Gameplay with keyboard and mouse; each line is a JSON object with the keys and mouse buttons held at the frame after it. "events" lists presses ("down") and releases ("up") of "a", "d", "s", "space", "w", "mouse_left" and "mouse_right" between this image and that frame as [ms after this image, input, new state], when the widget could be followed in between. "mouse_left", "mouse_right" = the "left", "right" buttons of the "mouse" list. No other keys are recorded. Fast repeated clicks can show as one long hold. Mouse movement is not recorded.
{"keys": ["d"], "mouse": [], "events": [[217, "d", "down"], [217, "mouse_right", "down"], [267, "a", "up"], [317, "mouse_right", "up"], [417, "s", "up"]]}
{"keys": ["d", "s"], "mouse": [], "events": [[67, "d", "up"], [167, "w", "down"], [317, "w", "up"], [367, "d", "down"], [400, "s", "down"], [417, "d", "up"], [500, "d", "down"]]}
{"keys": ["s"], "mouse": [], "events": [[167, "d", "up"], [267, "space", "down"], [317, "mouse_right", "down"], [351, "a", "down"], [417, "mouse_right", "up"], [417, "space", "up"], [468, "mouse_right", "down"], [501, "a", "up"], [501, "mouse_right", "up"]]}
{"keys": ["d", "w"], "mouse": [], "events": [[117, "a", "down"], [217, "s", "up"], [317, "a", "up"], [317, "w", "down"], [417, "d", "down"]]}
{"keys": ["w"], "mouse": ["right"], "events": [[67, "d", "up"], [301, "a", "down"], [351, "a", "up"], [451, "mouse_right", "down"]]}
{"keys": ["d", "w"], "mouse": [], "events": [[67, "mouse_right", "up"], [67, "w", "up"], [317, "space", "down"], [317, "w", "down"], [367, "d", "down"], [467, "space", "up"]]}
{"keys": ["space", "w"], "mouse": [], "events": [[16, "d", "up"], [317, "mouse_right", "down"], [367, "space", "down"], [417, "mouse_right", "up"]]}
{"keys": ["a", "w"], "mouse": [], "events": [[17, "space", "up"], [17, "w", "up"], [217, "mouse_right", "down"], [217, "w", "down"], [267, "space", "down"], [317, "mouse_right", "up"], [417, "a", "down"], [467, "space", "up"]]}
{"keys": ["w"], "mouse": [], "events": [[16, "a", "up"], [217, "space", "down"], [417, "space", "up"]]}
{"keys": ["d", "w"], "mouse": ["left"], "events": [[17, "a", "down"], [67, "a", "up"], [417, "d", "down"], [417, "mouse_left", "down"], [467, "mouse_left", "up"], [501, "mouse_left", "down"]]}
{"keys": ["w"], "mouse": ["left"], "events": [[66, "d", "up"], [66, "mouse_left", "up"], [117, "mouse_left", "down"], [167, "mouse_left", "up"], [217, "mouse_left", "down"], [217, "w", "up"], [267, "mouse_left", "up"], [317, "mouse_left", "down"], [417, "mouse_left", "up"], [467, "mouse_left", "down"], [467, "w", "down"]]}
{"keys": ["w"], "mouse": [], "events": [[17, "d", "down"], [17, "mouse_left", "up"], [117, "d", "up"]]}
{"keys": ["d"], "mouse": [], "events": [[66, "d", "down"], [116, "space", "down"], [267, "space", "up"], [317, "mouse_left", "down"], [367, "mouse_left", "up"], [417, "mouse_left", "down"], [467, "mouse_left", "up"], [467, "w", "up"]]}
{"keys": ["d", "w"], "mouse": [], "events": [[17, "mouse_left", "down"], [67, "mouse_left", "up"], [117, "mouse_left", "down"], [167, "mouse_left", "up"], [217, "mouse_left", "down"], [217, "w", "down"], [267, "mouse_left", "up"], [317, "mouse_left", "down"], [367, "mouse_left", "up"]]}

★ ★ ★ ★ ★

Your goal: The output should restate the data exactly, with no line missing.

Response area:
Gameplay with keyboard and mouse; each line is a JSON object with the keys and mouse buttons held at the frame after it. "events" lists presses ("down") and releases ("up") of "a", "d", "s", "space", "w", "mouse_left" and "mouse_right" between this image and that frame as [ms after this image, input, new state], when the widget could be followed in between. "mouse_left", "mouse_right" = the "left", "right" buttons of the "mouse" list. No other keys are recorded. Fast repeated clicks can show as one long hold. Mouse movement is not recorded.
{"keys": ["d"], "mouse": [], "events": [[217, "d", "down"], [217, "mouse_right", "down"], [267, "a", "up"], [317, "mouse_right", "up"], [417, "s", "up"]]}
{"keys": ["d", "s"], "mouse": [], "events": [[67, "d", "up"], [167, "w", "down"], [317, "w", "up"], [367, "d", "down"], [400, "s", "down"], [417, "d", "up"], [500, "d", "down"]]}
{"keys": ["s"], "mouse": [], "events": [[167, "d", "up"], [267, "space", "down"], [317, "mouse_right", "down"], [351, "a", "down"], [417, "mouse_right", "up"], [417, "space", "up"], [468, "mouse_right", "down"], [501, "a", "up"], [501, "mouse_right", "up"]]}
{"keys": ["d", "w"], "mouse": [], "events": [[117, "a", "down"], [217, "s", "up"], [317, "a", "up"], [317, "w", "down"], [417, "d", "down"]]}
{"keys": ["w"], "mouse": ["right"], "events": [[67, "d", "up"], [301, "a", "down"], [351, "a", "up"], [451, "mouse_right", "down"]]}
{"keys": ["d", "w"], "mouse": [], "events": [[67, "mouse_right", "up"], [67, "w", "up"], [317, "space", "down"], [317, "w", "down"], [367, "d", "down"], [467, "space", "up"]]}
{"keys": ["space", "w"], "mouse": [], "events": [[16, "d", "up"], [317, "mouse_right", "down"], [367, "space", "down"], [417, "mouse_right", "up"]]}
{"keys": ["a", "w"], "mouse": [], "events": [[17, "space", "up"], [17, "w", "up"], [217, "mouse_right", "down"], [217, "w", "down"], [267, "space", "down"], [317, "mouse_right", "up"], [417, "a", "down"], [467, "space", "up"]]}
{"keys": ["w"], "mouse": [], "events": [[16, "a", "up"], [217, "space", "down"], [417, "space", "up"]]}
{"keys": ["d", "w"], "mouse": ["left"], "events": [[17, "a", "down"], [67, "a", "up"], [417, "d", "down"], [417, "mouse_left", "down"], [467, "mouse_left", "up"], [501, "mouse_left", "down"]]}
{"keys": ["w"], "mouse": ["left"], "events": [[66, "d", "up"], [66, "mouse_left", "up"], [117, "mouse_left", "down"], [167, "mouse_left", "up"], [217, "mouse_left", "down"], [217, "w", "up"], [267, "mouse_left", "up"], [317, "mouse_left", "down"], [417, "mouse_left", "up"], [467, "mouse_left", "down"], [467, "w", "down"]]}
{"keys": ["w"], "mouse": [], "events": [[17, "d", "down"], [17, "mouse_left", "up"], [117, "d", "up"]]}
{"keys": ["d"], "mouse": [], "events": [[66, "d", "down"], [116, "space", "down"], [267, "space", "up"], [317, "mouse_left", "down"], [367, "mouse_left", "up"], [417, "mouse_left", "down"], [467, "mouse_left", "up"], [467, "w", "up"]]}
{"keys": ["d", "w"], "mouse": [], "events": [[17, "mouse_left", "down"], [67, "mouse_left", "up"], [117, "mouse_left", "down"], [167, "mouse_left", "up"], [217, "mouse_left", "down"], [217, "w", "down"], [267, "mouse_left", "up"], [317, "mouse_left", "down"], [367, "mouse_left", "up"]]}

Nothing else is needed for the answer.